Cassette Tape

The Compact Cassette, also commonly called cassette tape, audio cassette, or simply tape or cassette, is a magnetic tape recording format for audio recording and playback released by Philips in 1962. Compact cassettes come in two forms, either already containing content as a pre-recorded cassette, or as a fully recordable "blank" cassette. It was designed originally for dictation machines, but improvements in fidelity led the Compact Cassette to supplant the Stereo 8-track cartridge and reel-to-reel tape recording in most non-professional applications. Its uses ranged from portable audio to home recording to data storage for early microcomputers. Between the early 1970s and the early 2000s, the cassette was one of the two most common formats for prerecorded music, first alongside the LP record and later the compact disc (CD).

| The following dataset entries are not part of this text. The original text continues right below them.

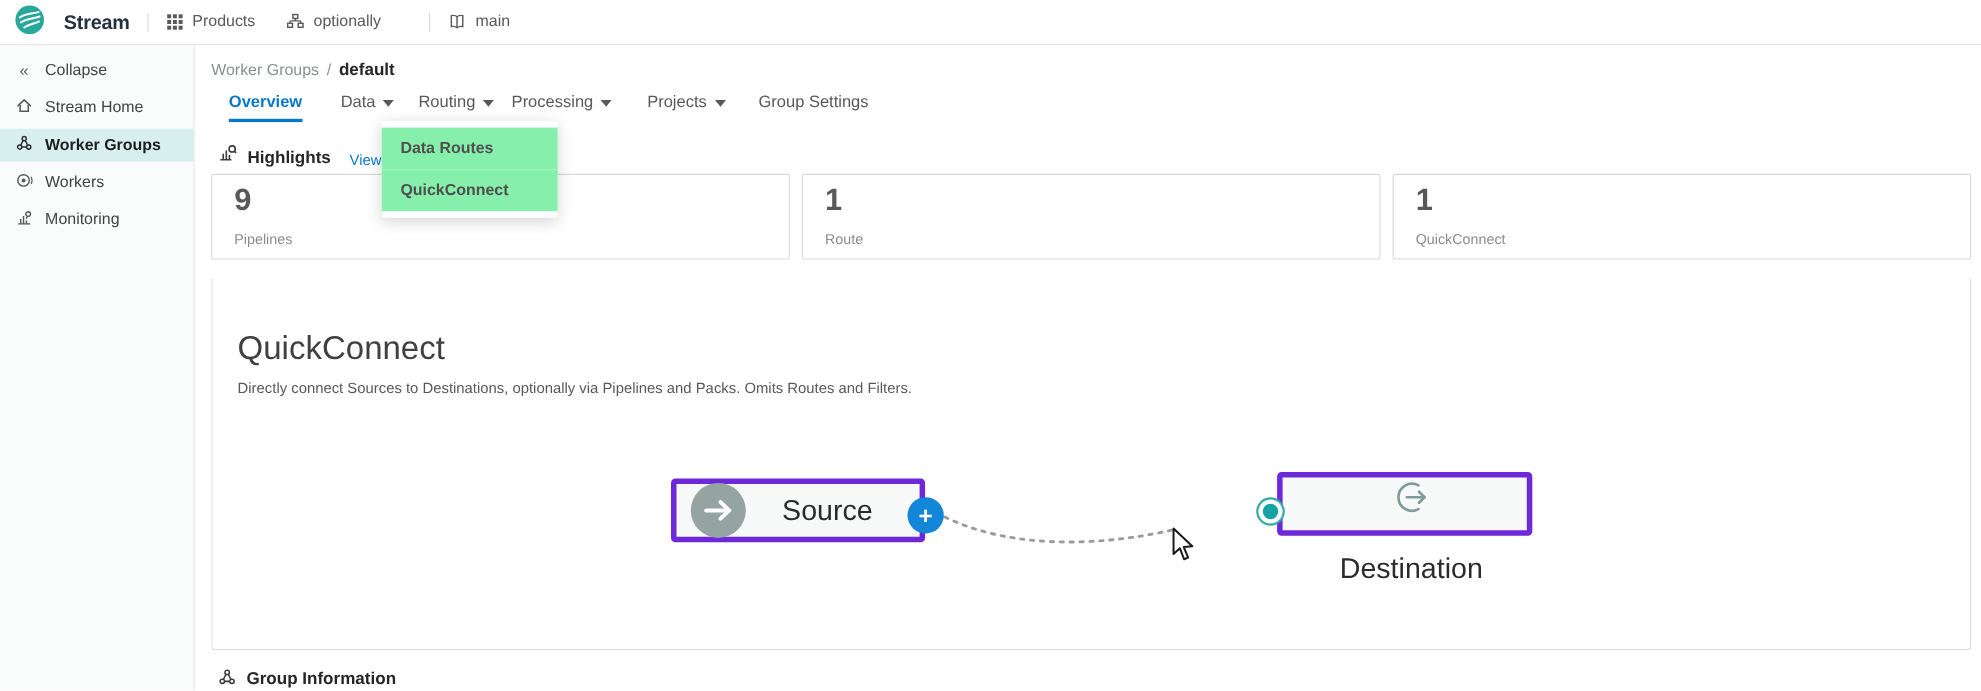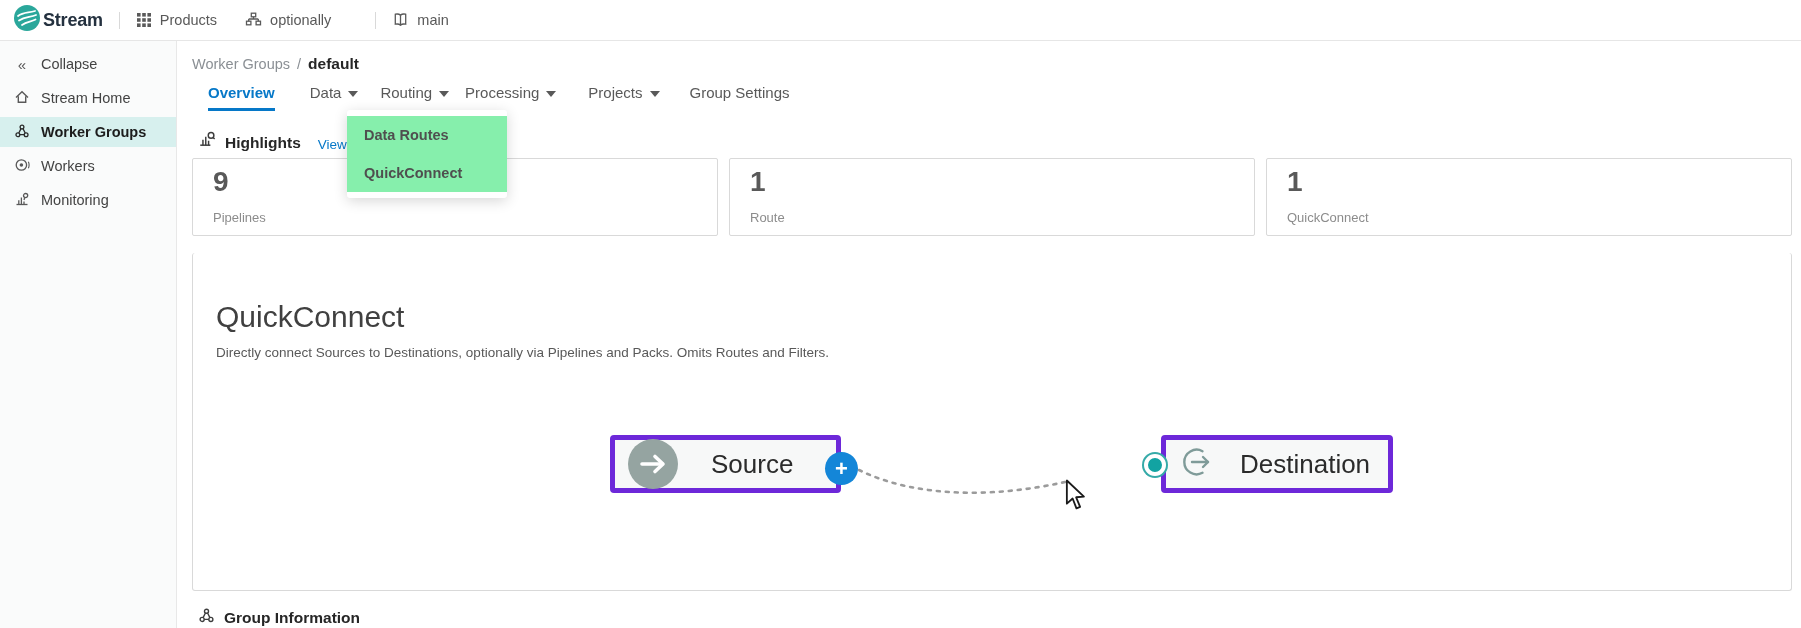--- a/index.html
+++ b/index.html
@@ -3,21 +3,21 @@
 <meta charset="utf-8">
 <style>
   * { margin:0; padding:0; box-sizing:border-box; }
   html,body { background:#ffffff; }
   body { font-family:"Liberation Sans", sans-serif; color:#404040; }
   #app { position:relative; width:1801px; height:628px; overflow:hidden; background:#fff; }
 
   
   .topbar { position:absolute; left:0; top:0; right:0; height:41px; background:#fff;
             border-bottom:1px solid #e6e6e6; display:flex; align-items:center; padding-left:13px; z-index:30; }
-  .brand { display:flex; align-items:center; gap:2px; }
+  .brand { display:flex; align-items:center; gap:17px; }
   .brand-name { font-size:18px; font-weight:bold; color:#24313f; letter-spacing:-0.2px; }
   .tb-divider { width:1px; height:17px; background:#d9d9d9; margin:0 16px; }
   .tb-item { display:flex; align-items:flex-end; gap:8px; font-size:14.5px; color:#595959; margin-right:28px; cursor:pointer; }
   .tb-item svg { display:block; }
 
   
   .sidebar { position:absolute; left:0; top:41px; bottom:0; width:177px; background:#fafbfb;
              border-right:1px solid #e8e8e8; padding-top:8px; z-index:20; }
   .side-item { display:flex; align-items:center; height:30px; margin:0 0 4px 0; padding-left:14px; gap:11px;
                font-size:14.5px; color:#434343; cursor:pointer; }
@@ -63,21 +63,21 @@
   .qc-banner { position:absolute; left:-1px; right:-1px; top:-1px; height:34px; background:#1ea8a4;
                border-radius:3px 3px 0 0; display:flex; align-items:center; padding:0 18px 0 24px; cursor:pointer; }
   .qc-banner-label { font-size:13px; font-weight:bold; color:#ffffff; letter-spacing:.2px; }
   .qc-chevrons { margin-left:auto; display:flex; }
   .qc-title { position:absolute; left:23px; top:47px; font-size:30px; color:#404040; }
   .qc-desc { position:absolute; left:23px; top:92px; font-size:13.5px; color:#595959; }
 
   .node-box { position:absolute; height:58px; background:#f7f8f8; border:5px solid #6d28d9; border-radius:4px;
               display:flex; align-items:center; cursor:pointer; }
   .node-box.source { left:417px; top:182px; width:231px; padding-left:13px; gap:33px; }
-  .node-box.dest   { left:968px; top:182px; width:232px; padding-left:12px; gap:26px; }
+  .node-box.dest   { left:968px; top:176px; width:232px; padding-left:12px; gap:26px;flex-direction:column; }
   .node-label { font-size:26px; color:#2b2b2b; }
   .src-circle { width:50px; height:50px; border-radius:50%; background:#95a4a1; display:flex;
                 align-items:center; justify-content:center; flex:none; }
 
   .plus-btn { position:absolute; left:632px; top:199px; width:33px; height:33px; border-radius:50%;
               background:#1486d8; color:#fff; font-size:22px; font-weight:bold; display:flex; align-items:center;
               justify-content:center; line-height:1; cursor:pointer; z-index:3; }
   .dest-dot { position:absolute; left:951px; top:201px; width:22px; height:22px; border-radius:50%;
               background:#12a3a2; border:4px solid #ffffff; box-shadow:0 0 0 2px #35aaa8; cursor:pointer; z-index:3; }
   .dash-svg { position:absolute; left:640px; top:202px; z-index:2; pointer-events:none; }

Compact Cassettes contain two miniature spools, between which a magnetically coated, polyester-type plastic film is passed and wound. These spools and their attendant parts are held inside a protective plastic shell. Two stereo pairs of tracks (four total) or two monaural analog audio tracks are available on the tape; one stereo pair or one monophonic track is played or recorded when the tape is moving in one direction and the second pair when moving in the other direction. This reversal is achieved either by manually flipping the cassette, or by having the machine itself change the direction of tape movement and head respectively ("auto-reverse").